We've lost touch over the years. She had a baby. I got married. And I guess, as I have said before, there were things that got in the way that became more important than friendship. I don't hold it against her, just like I have accepted that the changes and choices that we've made didn't necessarily mean we didn't care about each other anymore. So when I got that call, I was more than excited to see what she's been up to.

We didn't actually make it to dinner that day though. She had a personal matter to attend to and I didn't want her to feel obligated for cancelling so I said to her, "Don't worry. I'm sure there'll be other days". How little did I know then.

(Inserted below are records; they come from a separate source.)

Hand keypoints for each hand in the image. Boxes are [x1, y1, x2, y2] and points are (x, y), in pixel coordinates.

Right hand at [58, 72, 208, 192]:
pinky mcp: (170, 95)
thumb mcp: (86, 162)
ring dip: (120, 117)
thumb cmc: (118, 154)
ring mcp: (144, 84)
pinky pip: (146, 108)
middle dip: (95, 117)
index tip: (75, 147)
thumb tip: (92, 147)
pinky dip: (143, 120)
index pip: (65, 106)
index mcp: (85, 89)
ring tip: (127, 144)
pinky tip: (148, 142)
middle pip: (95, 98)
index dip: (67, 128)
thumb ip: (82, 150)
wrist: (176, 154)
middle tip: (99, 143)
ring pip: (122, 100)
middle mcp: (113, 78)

I got a message today saying that she had passed away. I thought it was a joke. How could someone my age be gone? I don't know the details yet, but I still couldn't believe it. All I can think about is how I spoke to her just a few months ago. How we were supposed to meet and how I probably should have called her back and tried to reschedule that appointment. How I could have seen her and found out what she'd been up to. Somehow, I feel like I have neglected her. That somehow, I have failed her.

I look back to those childhood/preteen years we've spent together and all the stories, memories and laughters we've shared. I think about the letters we used to write each other and how she made that time of my life bearable.

I think about how I can never see my friend again.

Goodbye, M. Rest peacefully, my dear friend.